The main implication is that it will now be harder to profit from buy-to-let businesses; this affects the whole spectrum of private landlords, from those with large portfolios, to those who have perhaps purchased a second property as a retirement investment. The loss of this tax relief will impact the bottom line of any landlord, and we are yet to see the full effects on the private rental sector in terms of the impact on supply and demand, and on rent prices. These are similar to US no deposit online casino bonus offers.

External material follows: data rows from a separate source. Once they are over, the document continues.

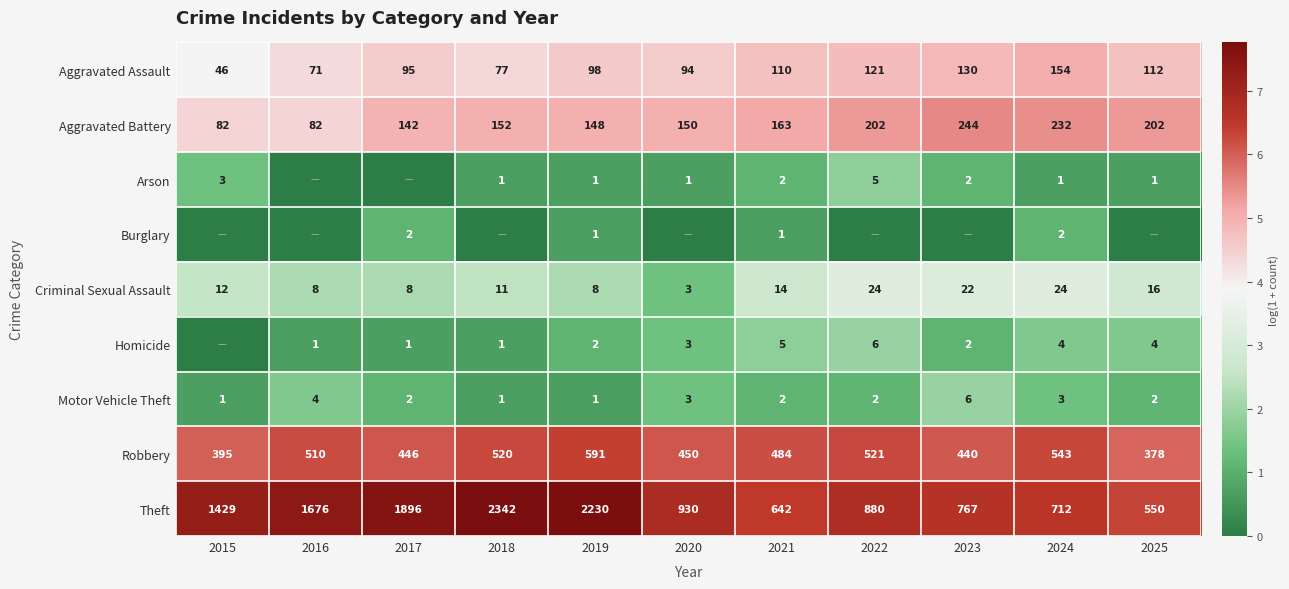

List the labels in order of Robbery value, smallest first.

2025, 2015, 2023, 2017, 2020, 2021, 2016, 2018, 2022, 2024, 2019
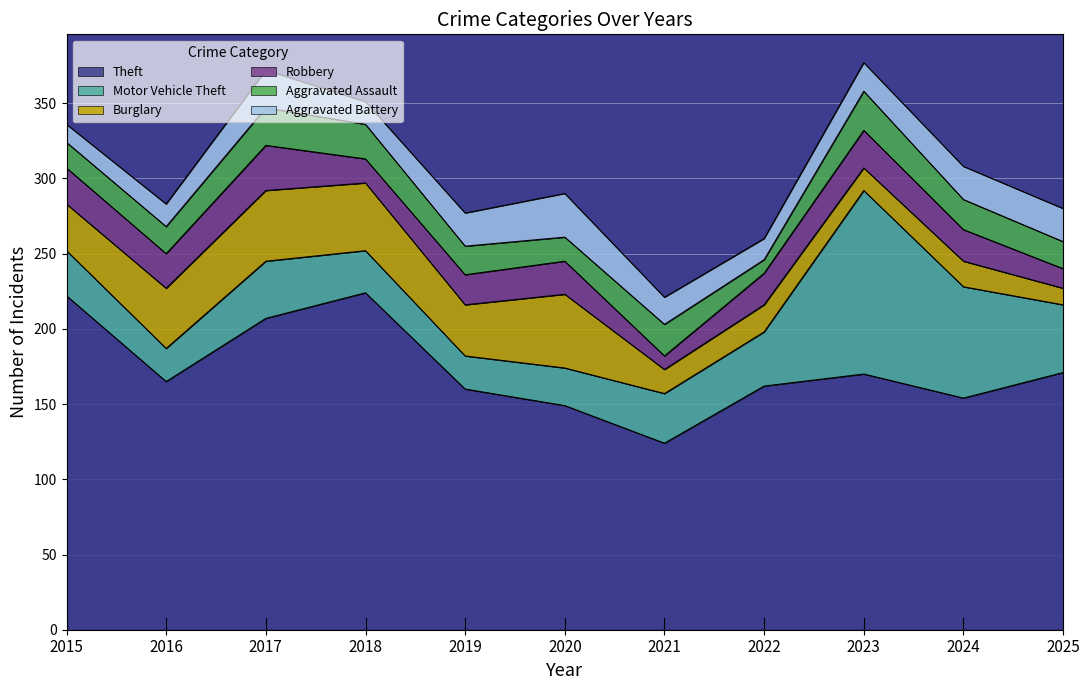

What is the maximum value shown in the chart?

224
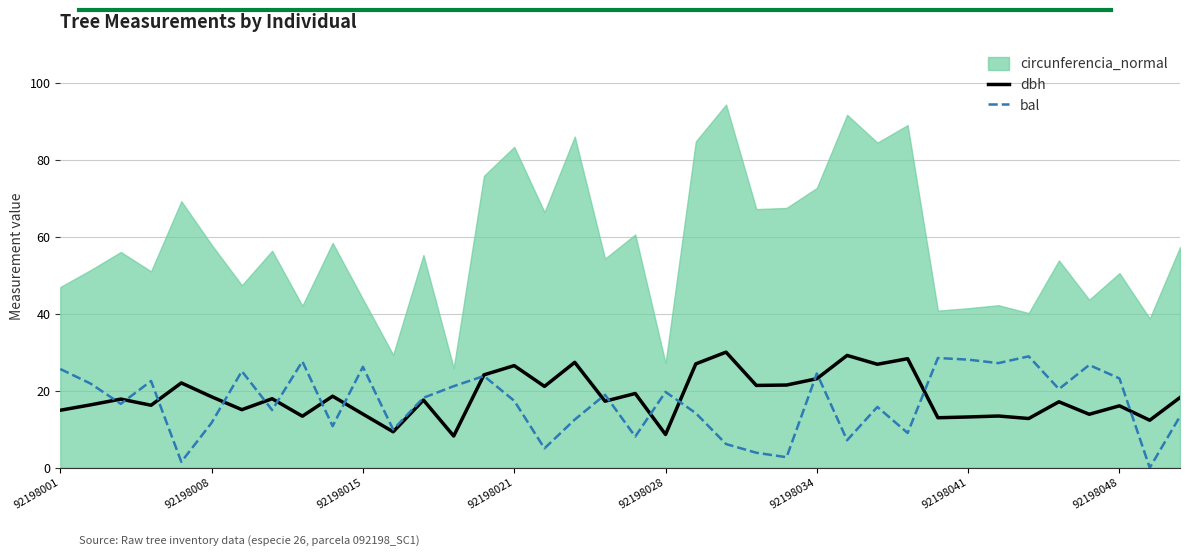

What is the difference between the highest and lowest values at 92198001?

10.7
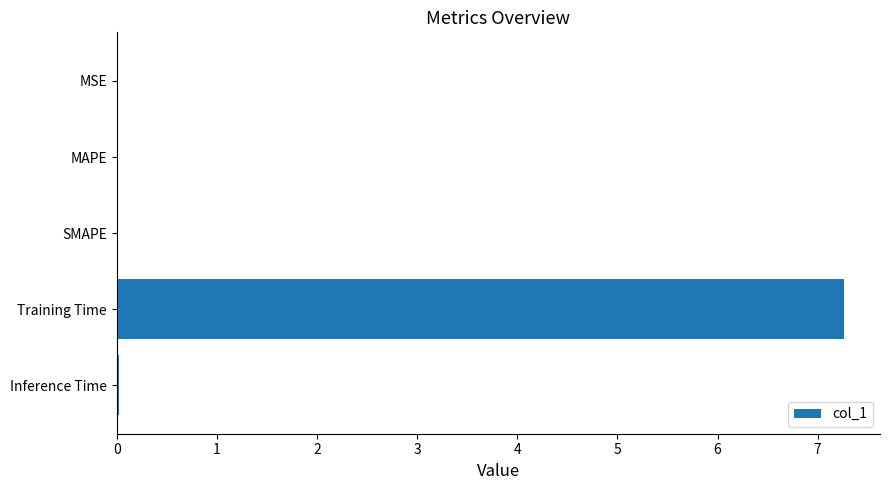

The value at Training Time is 7.3. True or false?

True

How can you help your clients?

It is still possible to profit from the rental sector in a post-Section 24 world, but landlords will need to be much savvier with their investments, and so they may be in need of independent professional advice to figure out the extent of the impact on their returns, how to balance their investment portfolio, or whether to sell a property. It is expected that many landlords will decide to exit the market, particularly accidental or amateur landlords – they will be looking for alternative investment options, now that their Plan A has been compromised, and they are likely to need advice on where to turn next. On the flip side, some more daring investors might see a mass exodus of amateur landlords as a chance to swoop in and fill the gap they leave.

There’s no doubt about it, this change will be leaving a lot of people scratching their heads and thinking about their next move. As an IFA you are in an ideal position to be providing them with much-needed guidance in these uncertain times. As recent statistics reveal that approximately 8 million people in England will be affected by the change, and of these around 1.4 million landlords are unaware of the extent of the effect it will have, there is clearly a real and urgent need for qualified, up to date advice, representing a potentially lucrative opportunity for the quick-acting IFA. If you have decided to bet on a number you can further bet on whether the number it stops at is odd or even.

If you would like to know more about the options and opportunities available to your clients, I would be more than happy to discuss over the phone, via email, or even grab a coffee.